An 8-8 record was a success for Seattle in those lowly AFC days.

Moon played three more seasons but made just 11 total starts, as his age 41-season was the last true act in a legendary career.

Vinny Testaverde (2004, 495)

Old loyalties die hard.

In his second year at the helm of the Cowboys, head coach Bill Parcells signed Testaverde, who nearly led the Parcells-coached Jets to the Super Bowl in 1998.

Quarterback Vinny Testaverde of the Dallas Cowboys is sacked by linebacker Ike Reese of the Philadelpia Eagles at Lincoln Financial Field on December 19, 2004 in Philadelphia. Getty Images
Aaron Rodgers of the New York Jets speaks with Vinny Testaverde on the field during warm ups before the start of the first quarter.
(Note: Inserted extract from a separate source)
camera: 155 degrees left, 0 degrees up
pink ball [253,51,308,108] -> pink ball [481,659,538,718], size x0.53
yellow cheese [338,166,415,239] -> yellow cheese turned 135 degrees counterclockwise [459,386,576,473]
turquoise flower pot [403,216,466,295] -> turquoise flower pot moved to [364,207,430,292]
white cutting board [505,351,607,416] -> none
Charles Wenzelberg/New York Post

Testaverde inherited the starting job when Cowboys surprisingly released playoff-tested starter Quincy Carter for allegedly failing a drug test.
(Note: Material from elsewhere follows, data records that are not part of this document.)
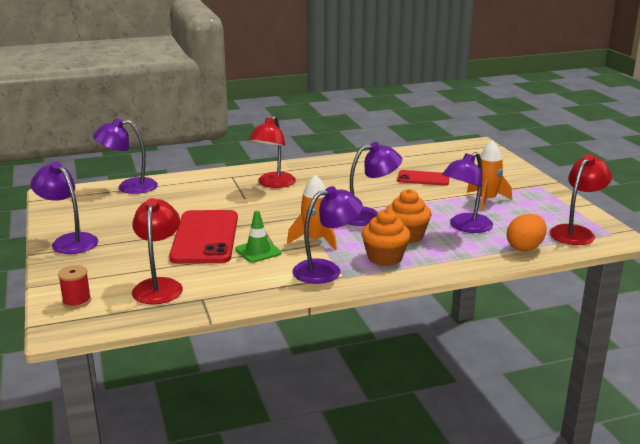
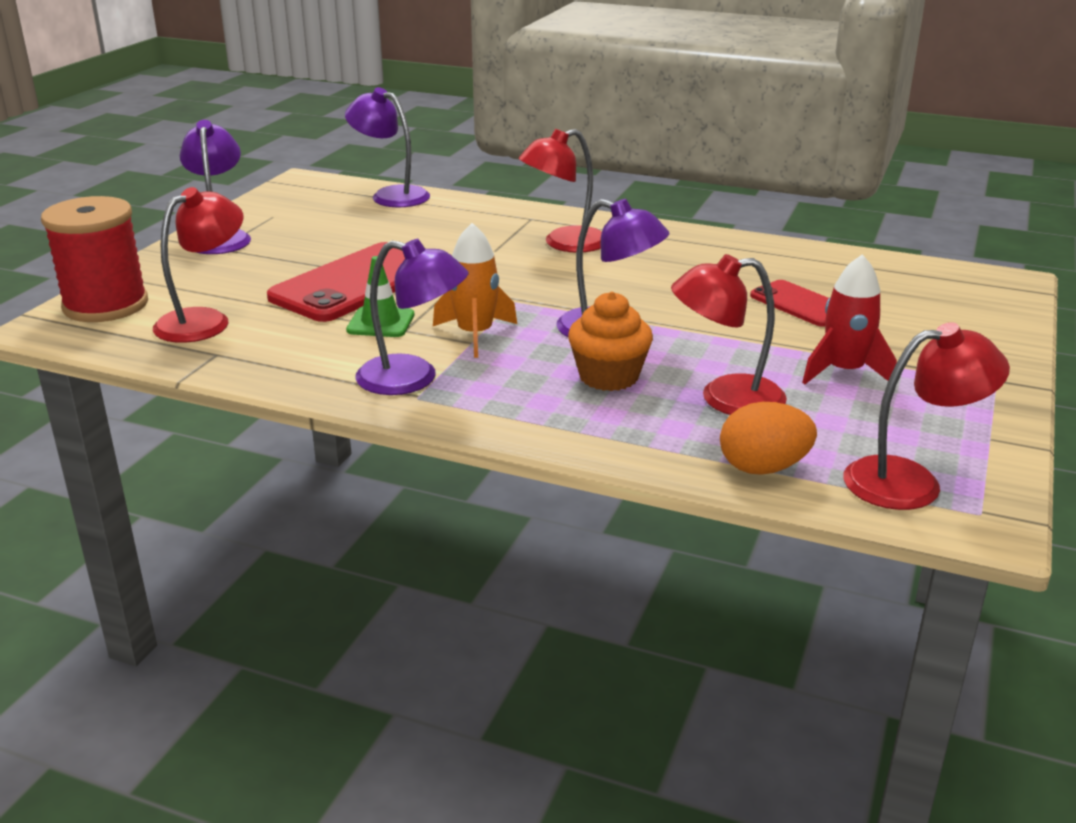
camera: 40 degrees right, 5 degrees up
red spool [58,265,91,308] -> red spool [41,196,148,322], size x2.14
orange cupcake [362,209,411,266] -> none
purple lamp [442,152,493,233] -> red lamp [671,254,787,415]
orange rocket [467,140,512,211] -> red rocket [802,254,897,384]

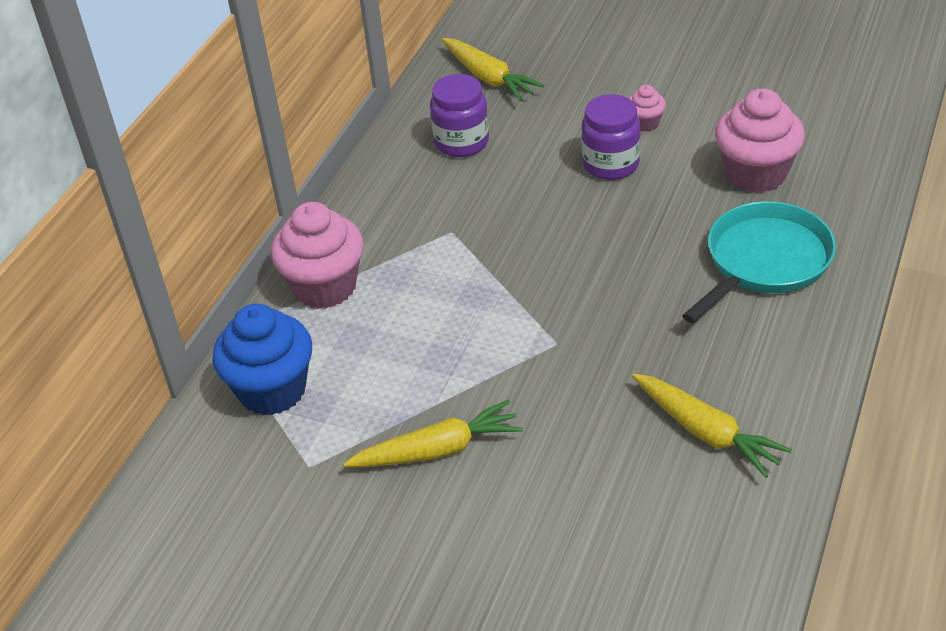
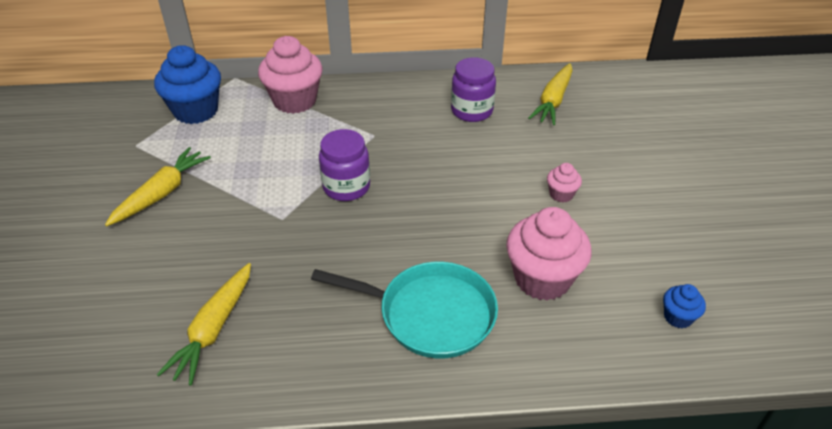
camera: 60 degrees right, 0 degrees up
yellow carrot [343,400,523,467] -> yellow carrot turned 105 degrees counterclockwise [105,147,211,226]
purple jar [582,94,641,180] -> purple jar moved to [319,129,370,201]
none -> blue cupcake [663,284,706,328]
Testaverde showed his age with an NFL-leading 20 interceptions.

He was overtaxed — 495 attempts was the third-highest total of his 21-year career — and went 5-10 ahead of backup Drew Henson (former Yankees prospect) and an unheralded second-year prospect named Tony Romo before returning to the Jets as a backup in 2005.

Drew Brees (2020, 390)

The raw numbers for Brees (9-3 record, 24 touchdowns, six interceptions) are good.
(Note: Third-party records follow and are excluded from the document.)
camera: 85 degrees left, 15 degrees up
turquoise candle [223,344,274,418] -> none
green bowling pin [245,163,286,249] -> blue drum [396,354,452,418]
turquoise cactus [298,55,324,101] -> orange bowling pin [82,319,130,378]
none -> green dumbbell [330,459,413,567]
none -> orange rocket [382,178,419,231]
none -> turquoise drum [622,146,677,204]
But the decline was evident long before the Saints were upset by Brady’s Buccaneers in the playoffs.

Brees missed four games with broken ribs, but injuries to his right shoulder earlier in his career ultimately sapped his arm strength after more than 10,000 passes.

His yards-per-attempt (7.5) in 2020 was tied for his second-lowest since 2007.

Brees retired after the season.

Brett Favre (2010, 358)

The end snuck up fast on Favre, who had unretired twice and had the Vikings on the verge of the Super Bowl with his career-best and NFL-leading 1.3 percent interception rate in 2009.

But Favre was enduring a miserable 2010 season — 10 touchdowns and 18 interceptions — for the 4-7 Vikings when a sprained AC joint in his shoulder led to the end of his NFL-record streak of 297 consecutive starts.

Minnesota Vikings quarterback Brett Favre is sacked by Chicago Bears’ Corey Wootton during the second quarter of an NFL football game Monday, Dec. 20, 2010. AP

He returned after one game missed and suffered a concussion on the final snap of his career, with two games to go.

Doug Flutie (2003, 167)

Long before he retired as the NFL’s all-time leader in completions, attempts and completion percentage, Brees was benched for the 41-year-old Flutie with the Chargers off to a 1-7 start.

Flutie completed 54.5 percent of his passes — almost exactly his career average — and combined for 11 passing and rushing touchdowns with just four interceptions while going 2-3 before giving the job back to Brees.

He stuck around two more years as a backup.

George Blanda (1968, 49)

By this point, Blanda, who led the NFL in completions and attempts from 1963-65, primarily was a kicker. He started one game at quarterback over his final nine seasons (retiring at 48 years old in 1975) and led the Raiders to a 43-7 win with four touchdown passes against the Broncos.

Quarterback Earl Morrall #15 of the Miami Dolphins drops back to pass against the New York Jets during an NFL football game at The Orange Bowl November 19, 1972. Getty Images

Earl Morrall (1975, 43)

A former NFL MVP (1968) who was best known as a backup to Hall of Famers Johnny Unitas and Bob Griese completed 26 passes over five games in his penultimate season.

The last of his 102 career starts, for the Dolphins on Dec. 1, 1975, made him the oldest quarterback to start a NFL game for nearly 30 years.

Mark Brunell (2011, 3)

What Jets fan can forget Brunell’s three passes — the totality of his season — in relief of Mark Sanchez at the end of a 45-19 loss to Eagles during the final year of his career?

Brunell started just one game (for the Saints) after turning 37.